§ **GIVEN TEXT**:
2.6. constexpr floating-point overloads

If [P3652R1] "Constexpr floating-point <charconv> functions" is accepted, all new templated overloads should be made constexpr. There is no good reason why only the char overload should be constexpr.

A possible implementation is to call the constexpr to_chars(char*, /* .../*) overload and to transcode from the ordinary literal encoding to the desired encoding.

2.7. More composable interface taking std::span or std::string_view

It is worth noting that there is a stale proposal [P2584R0] "A More Composable from_chars" which proposes additional overloads taking std::span, superseding the even more stale [P2007R0] "std::from_chars should work with std::string_view".

Such changes are orthogonal to what is proposed here. However it needs to be considered what impact such new overloads would have on the functions added here. In particular, [P2584R0] proposes an interface such as:

template<class T> constexpr from_chars_result_range<T> from_chars(span<const char> rng, int base = 10);

If this was added, a non-breaking change would require adding four more overloads taking span<char8_t>, span<char16_t>, span<char32_t>, and span<wchar_t>. A similar change to to_chars would actually expand the overload set by 20 function templates (5 character types × (1 integer overload + 3 floating-point overloads)), resulting in 11 + 4 + 20 = 35 candidates in the to_chars overload set (including the ones proposed here).

With the benefit of foresight, perhaps we should aim at a smaller overload set and take a R&& range parameter instead. In any case, those changes are not within the scope of this proposal.

§ **SUPPLIED MATERIAL**:
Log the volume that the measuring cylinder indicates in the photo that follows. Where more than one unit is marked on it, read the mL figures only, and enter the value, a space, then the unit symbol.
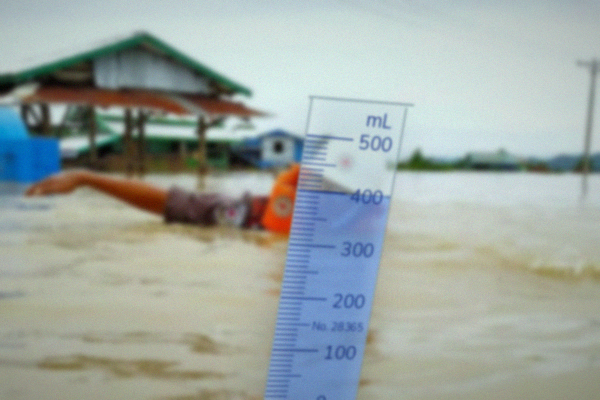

§ **WHAT YOU NEED TO DO**:
**1.** Restate the passage of the charconv proposal between "With the benefit" and "of this proposal.", inclusive, substituting "hindsight" for "foresight".
**2.** Write the next part of the charconv proposal, picking up after its final sentence.

§ **TASK-BY-TASK ANSWERS**:
**1.**
With the benefit of hindsight, perhaps we should aim at a smaller overload set and take a R&& range parameter instead. In any case, those changes are not within the scope of this proposal.

**2.**
3. Impact on existing code

The proposal is a pure extension of the std::to_chars and std::from_chars overload sets. The existing non-template overloads for char and various arithmetic types are preserved.

There is a purely theoretical change to the semantics of std::format with no known impact on existing code. See §2.4. "Fixing" std::format(std::wformat_string) and § [diff.cpp26.format].

4. Implementation experience

Any existing implementation of std::to_chars and std::from_chars for a platform with ASCII-based char (Windows, POSIX, etc.) is numerically implementing what is proposed here. That is, the implementation may not use char8_t, but it produces or consumes char values with the same numeric values.

4.1. Implementation survey

Find below a summary of existing implementations of to_chars in the three major standard libraries. This is necessary to understand what difficulties implementations would face when supporting additional character types.

Functions libstdc++ libc++ MSVC STL
to_chars (integer) std/charconv to_chars_integral.h inc/charconv
to_chars (floating-point) floating_to_chars.cc to_chars_floating_point.h inc/charconv
from_chars (integer) std/charconv to_chars_integral.h inc/charconv
from_chars (floating-point) floating_from_chars.cc from_chars_floating_point.h inc/charconv

All implementations are quite similar: the underlying function performing the conversion is a function template with type parameter T, to handle integer types or floating-point types in bulk. These could easily be turned into templates which also have a charT type parameter. The only difficulty would be converting the existing uses of ordinary character and string literals into correctly typed literals for charT.

libc++ contains the following line of code for inserting a plus sign into the exponent in to_chars:

*_First++ = '+';

This may have to be converted into static_cast<charT>('+') to avoid implicit conversion warnings. A static_cast is correct in this case because libc++ only supports ASCII-encoded char and wchar_t, so that all character types are numerically interchangeable for code points in the Basic Latin block.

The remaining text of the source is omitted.